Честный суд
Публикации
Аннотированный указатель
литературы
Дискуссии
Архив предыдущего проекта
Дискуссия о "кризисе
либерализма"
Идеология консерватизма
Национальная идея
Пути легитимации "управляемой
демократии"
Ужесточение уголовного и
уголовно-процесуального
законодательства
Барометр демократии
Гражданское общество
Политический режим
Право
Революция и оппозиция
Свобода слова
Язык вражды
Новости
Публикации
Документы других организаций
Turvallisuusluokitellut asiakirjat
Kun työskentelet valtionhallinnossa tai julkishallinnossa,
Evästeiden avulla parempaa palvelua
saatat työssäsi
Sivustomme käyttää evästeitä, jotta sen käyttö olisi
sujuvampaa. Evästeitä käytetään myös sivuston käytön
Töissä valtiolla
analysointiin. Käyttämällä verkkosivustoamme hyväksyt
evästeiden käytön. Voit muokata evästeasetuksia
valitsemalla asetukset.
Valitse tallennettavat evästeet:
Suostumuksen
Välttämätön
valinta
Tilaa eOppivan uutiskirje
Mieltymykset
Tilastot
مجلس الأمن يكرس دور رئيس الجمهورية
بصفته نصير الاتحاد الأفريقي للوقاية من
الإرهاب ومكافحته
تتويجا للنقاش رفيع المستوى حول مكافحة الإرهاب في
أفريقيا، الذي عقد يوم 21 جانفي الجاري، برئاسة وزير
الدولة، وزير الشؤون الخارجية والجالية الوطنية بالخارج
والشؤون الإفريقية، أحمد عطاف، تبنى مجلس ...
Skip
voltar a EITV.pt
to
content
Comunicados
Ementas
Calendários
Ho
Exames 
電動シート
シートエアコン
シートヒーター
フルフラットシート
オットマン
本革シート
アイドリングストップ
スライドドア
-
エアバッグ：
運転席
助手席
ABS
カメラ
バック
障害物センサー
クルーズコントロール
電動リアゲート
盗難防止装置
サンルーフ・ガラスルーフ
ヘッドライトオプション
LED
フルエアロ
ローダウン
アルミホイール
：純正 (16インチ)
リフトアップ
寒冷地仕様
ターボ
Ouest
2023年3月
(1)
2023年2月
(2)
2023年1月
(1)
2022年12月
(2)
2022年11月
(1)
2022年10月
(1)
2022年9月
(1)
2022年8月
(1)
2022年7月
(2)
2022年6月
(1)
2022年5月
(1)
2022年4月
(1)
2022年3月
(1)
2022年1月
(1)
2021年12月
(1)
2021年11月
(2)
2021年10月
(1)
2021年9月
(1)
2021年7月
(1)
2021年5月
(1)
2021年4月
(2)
■ ■ ■ ■ ■ ■ ■
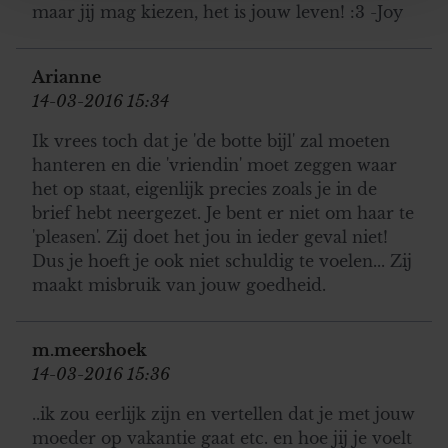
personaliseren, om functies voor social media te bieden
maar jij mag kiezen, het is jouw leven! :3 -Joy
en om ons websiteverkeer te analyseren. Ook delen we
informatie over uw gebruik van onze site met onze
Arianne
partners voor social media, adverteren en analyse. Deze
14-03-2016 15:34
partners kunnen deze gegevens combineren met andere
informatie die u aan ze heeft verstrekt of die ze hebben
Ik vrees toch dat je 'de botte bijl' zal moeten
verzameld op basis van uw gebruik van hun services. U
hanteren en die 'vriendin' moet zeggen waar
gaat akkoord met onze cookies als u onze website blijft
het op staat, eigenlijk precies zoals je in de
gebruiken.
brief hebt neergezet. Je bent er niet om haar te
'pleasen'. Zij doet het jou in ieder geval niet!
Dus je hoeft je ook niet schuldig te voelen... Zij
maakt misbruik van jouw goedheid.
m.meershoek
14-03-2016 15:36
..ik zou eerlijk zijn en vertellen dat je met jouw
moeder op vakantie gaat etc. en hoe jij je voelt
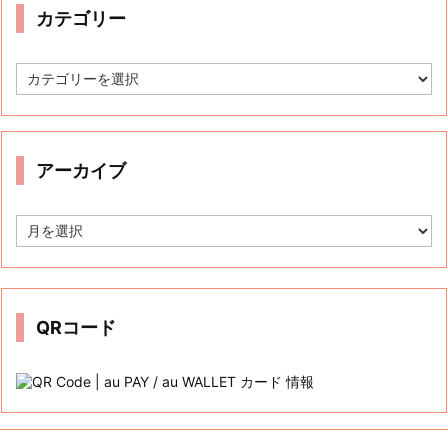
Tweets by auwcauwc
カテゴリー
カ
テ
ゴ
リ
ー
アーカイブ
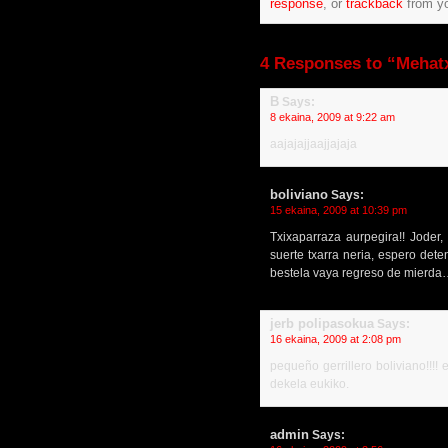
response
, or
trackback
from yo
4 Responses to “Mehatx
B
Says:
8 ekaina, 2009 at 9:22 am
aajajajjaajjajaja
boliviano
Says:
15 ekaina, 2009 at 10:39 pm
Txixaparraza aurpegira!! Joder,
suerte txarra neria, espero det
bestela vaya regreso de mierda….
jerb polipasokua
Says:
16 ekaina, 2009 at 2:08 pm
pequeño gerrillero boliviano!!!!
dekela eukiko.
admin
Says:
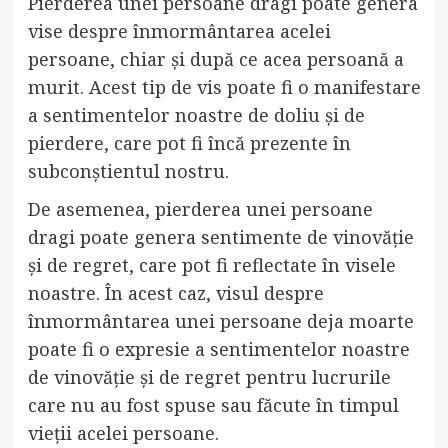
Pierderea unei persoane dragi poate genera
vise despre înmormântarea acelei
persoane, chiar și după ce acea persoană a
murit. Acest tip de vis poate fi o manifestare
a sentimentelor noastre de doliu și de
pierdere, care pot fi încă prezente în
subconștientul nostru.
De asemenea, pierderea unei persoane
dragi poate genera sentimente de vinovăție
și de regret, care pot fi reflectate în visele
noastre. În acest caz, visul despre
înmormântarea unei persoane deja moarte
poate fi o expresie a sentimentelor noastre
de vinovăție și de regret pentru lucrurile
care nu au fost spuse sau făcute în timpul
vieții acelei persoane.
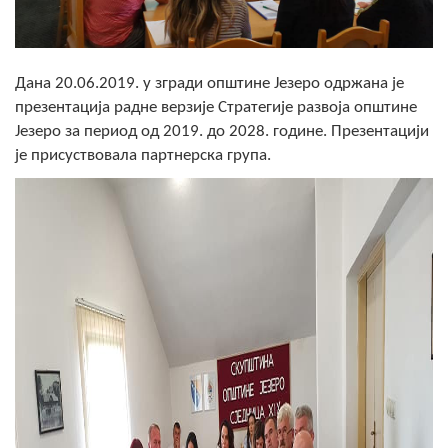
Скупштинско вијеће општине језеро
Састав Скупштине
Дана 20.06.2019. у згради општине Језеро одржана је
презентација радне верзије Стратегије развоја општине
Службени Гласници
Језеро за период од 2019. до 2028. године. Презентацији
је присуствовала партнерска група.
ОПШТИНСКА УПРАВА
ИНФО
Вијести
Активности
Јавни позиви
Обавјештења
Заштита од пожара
■ ■ ■ ■ ■ ■ ■
→ **WORK REQUIRED**
In the lines above, find the word "partners" and copy every line it occurs in.

→ **SOLUTION TO THE PROBLEM**
partners voor social media, adverteren en analyse. Deze
partners kunnen deze gegevens combineren met andere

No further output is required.